Keep only the lines that hold the string "AddressWidth", filtering out the rest of the entries below.

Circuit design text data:
========

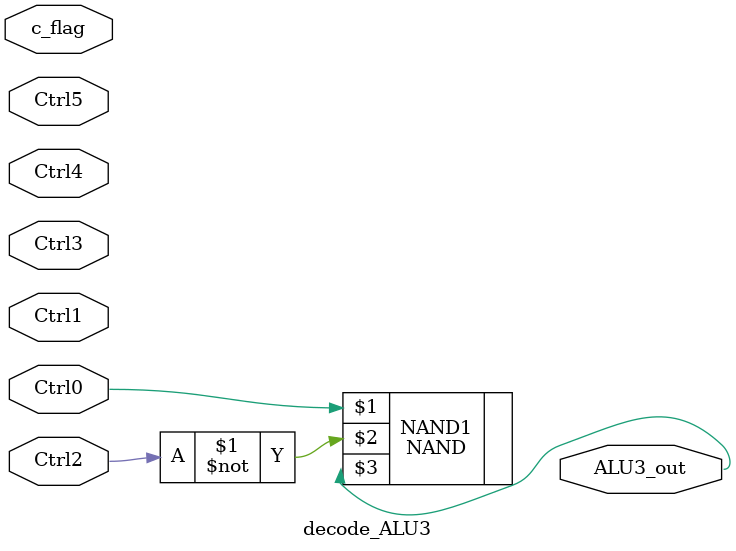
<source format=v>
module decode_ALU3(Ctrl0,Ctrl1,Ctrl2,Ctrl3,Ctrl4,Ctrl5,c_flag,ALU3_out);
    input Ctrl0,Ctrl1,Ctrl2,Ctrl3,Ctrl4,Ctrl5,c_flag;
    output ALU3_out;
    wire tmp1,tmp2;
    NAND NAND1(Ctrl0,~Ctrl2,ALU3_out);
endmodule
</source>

========

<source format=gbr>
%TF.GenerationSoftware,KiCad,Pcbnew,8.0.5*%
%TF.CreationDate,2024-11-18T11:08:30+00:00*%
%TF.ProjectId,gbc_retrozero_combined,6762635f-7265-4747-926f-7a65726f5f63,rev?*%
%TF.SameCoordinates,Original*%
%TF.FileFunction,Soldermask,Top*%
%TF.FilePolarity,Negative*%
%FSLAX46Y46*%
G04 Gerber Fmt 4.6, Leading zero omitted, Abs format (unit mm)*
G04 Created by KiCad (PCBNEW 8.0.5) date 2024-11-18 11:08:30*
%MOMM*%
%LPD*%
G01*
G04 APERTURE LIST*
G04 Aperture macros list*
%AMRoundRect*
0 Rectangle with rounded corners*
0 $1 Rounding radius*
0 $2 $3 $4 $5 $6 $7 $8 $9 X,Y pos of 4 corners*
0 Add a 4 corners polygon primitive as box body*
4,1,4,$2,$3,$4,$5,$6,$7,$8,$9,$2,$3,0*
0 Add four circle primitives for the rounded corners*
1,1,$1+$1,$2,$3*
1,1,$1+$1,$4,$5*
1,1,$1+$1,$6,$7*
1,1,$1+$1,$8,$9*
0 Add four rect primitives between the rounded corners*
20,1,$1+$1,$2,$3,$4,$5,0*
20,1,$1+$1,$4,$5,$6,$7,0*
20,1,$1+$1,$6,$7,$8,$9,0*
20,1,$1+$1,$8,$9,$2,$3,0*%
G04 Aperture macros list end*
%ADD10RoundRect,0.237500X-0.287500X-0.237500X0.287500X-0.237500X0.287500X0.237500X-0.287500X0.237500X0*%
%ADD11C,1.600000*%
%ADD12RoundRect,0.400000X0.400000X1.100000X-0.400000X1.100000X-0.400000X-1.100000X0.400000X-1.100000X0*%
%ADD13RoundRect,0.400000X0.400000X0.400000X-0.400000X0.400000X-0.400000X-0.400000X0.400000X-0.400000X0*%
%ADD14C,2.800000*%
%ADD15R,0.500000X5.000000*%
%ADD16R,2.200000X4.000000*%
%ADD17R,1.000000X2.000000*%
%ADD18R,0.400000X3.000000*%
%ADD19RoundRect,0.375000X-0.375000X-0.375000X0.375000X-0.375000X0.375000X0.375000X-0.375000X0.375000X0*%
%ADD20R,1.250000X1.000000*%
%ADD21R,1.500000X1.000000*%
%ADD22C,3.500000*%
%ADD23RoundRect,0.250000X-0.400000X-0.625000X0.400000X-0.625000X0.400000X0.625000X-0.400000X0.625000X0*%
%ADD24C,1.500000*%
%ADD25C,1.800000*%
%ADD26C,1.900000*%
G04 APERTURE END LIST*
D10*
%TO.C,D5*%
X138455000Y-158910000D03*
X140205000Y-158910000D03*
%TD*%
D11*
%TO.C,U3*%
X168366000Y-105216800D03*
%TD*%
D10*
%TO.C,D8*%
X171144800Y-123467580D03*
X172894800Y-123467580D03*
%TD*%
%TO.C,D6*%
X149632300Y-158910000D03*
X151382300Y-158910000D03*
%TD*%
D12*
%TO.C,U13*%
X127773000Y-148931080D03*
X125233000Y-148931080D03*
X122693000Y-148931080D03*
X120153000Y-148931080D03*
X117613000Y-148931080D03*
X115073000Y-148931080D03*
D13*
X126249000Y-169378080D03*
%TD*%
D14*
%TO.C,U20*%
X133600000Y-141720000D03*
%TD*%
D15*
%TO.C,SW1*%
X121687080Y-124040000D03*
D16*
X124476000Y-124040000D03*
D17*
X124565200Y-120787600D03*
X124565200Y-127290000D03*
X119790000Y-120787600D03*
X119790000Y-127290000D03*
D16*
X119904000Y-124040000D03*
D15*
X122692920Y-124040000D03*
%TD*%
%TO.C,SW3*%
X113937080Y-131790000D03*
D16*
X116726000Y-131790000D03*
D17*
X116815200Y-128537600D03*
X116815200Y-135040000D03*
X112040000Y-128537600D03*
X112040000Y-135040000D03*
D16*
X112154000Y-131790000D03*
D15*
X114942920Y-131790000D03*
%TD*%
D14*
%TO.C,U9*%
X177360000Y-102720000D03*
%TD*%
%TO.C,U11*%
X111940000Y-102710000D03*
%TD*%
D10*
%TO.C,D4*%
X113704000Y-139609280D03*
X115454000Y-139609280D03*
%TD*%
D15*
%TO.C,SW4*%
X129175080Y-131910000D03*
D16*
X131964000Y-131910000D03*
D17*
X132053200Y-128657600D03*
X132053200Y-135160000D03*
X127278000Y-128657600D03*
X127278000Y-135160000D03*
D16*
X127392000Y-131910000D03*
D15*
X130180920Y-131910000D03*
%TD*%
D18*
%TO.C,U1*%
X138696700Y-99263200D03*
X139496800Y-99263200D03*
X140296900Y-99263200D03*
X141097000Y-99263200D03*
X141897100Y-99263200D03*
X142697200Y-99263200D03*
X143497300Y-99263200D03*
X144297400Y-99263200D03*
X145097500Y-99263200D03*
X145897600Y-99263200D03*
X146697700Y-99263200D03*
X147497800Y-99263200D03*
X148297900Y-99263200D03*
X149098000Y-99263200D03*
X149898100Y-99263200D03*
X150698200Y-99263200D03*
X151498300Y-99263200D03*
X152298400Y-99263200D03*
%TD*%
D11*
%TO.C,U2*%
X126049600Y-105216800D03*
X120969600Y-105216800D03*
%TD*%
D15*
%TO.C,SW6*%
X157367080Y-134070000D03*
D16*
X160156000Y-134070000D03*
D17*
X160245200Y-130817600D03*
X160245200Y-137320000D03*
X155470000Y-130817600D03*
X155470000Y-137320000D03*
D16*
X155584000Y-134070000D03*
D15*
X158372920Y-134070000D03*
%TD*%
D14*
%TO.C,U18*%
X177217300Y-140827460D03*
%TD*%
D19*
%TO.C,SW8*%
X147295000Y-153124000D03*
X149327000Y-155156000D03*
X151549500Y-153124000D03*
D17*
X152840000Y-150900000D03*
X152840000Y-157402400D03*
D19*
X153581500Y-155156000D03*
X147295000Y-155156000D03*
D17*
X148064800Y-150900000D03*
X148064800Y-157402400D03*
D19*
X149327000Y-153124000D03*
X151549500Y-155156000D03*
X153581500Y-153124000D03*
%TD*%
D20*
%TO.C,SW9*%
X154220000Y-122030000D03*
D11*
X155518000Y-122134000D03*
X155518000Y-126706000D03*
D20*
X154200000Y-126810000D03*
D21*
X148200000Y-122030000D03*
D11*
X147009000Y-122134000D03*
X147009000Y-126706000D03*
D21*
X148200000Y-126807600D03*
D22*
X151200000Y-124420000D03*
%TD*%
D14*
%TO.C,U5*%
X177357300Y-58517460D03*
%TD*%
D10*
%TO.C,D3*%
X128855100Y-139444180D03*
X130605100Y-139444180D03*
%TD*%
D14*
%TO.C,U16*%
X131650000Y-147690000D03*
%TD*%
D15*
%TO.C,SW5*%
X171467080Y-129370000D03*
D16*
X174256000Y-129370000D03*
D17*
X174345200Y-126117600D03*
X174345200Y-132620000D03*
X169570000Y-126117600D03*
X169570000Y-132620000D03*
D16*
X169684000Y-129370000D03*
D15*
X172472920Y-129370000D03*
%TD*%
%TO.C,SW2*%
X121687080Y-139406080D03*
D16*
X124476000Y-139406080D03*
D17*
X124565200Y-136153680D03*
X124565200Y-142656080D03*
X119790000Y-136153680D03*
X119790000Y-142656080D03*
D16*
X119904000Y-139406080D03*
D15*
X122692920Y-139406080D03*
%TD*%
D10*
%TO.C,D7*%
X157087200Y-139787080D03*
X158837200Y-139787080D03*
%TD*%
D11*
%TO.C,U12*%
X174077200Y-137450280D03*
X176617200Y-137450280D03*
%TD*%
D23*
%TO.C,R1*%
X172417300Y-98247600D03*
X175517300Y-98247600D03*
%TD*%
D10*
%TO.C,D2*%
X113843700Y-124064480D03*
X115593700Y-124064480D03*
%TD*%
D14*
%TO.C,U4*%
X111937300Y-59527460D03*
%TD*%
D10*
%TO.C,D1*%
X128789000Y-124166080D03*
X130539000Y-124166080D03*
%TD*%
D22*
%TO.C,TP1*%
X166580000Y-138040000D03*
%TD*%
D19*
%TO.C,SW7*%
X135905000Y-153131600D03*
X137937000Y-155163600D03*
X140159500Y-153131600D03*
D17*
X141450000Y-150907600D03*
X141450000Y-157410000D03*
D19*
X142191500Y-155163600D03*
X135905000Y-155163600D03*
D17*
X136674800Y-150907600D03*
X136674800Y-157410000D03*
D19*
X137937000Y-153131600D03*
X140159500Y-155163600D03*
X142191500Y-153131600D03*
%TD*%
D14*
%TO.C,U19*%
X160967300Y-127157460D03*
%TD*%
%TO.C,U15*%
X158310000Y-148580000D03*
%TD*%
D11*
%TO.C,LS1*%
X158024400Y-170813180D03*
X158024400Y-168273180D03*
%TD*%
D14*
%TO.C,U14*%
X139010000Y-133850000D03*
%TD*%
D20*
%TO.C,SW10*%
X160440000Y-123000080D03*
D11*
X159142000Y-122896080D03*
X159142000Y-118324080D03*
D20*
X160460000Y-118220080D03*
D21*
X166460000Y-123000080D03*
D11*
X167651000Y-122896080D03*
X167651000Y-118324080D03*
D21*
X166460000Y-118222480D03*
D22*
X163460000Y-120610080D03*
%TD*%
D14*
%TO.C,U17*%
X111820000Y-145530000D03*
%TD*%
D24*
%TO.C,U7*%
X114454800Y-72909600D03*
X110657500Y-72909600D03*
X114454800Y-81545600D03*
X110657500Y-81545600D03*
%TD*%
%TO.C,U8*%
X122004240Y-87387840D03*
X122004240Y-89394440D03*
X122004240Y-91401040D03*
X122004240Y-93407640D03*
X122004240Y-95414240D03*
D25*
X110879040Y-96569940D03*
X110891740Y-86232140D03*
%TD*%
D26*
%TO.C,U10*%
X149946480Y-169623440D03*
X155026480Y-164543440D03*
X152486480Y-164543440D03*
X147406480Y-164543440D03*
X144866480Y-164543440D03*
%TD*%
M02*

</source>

========

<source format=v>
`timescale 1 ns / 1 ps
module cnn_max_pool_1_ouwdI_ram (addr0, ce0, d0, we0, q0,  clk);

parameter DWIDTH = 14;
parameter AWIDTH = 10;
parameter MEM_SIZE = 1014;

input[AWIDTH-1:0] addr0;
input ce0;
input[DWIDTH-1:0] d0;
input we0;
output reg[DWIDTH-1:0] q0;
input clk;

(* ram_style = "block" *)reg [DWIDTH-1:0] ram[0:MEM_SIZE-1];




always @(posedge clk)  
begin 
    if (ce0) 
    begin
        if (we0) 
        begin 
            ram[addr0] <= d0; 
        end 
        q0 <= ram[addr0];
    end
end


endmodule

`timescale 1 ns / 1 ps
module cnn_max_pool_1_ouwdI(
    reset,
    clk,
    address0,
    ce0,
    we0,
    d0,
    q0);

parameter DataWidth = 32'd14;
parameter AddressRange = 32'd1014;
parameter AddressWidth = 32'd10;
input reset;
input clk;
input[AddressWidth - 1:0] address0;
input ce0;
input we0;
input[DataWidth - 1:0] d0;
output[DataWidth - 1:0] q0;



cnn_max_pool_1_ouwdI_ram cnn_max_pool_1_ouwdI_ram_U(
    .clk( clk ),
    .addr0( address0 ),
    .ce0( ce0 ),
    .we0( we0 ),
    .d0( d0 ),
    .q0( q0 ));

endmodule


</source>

========

SOLUTION TO THIS TASK:
parameter AddressWidth = 32'd10;
input[AddressWidth - 1:0] address0;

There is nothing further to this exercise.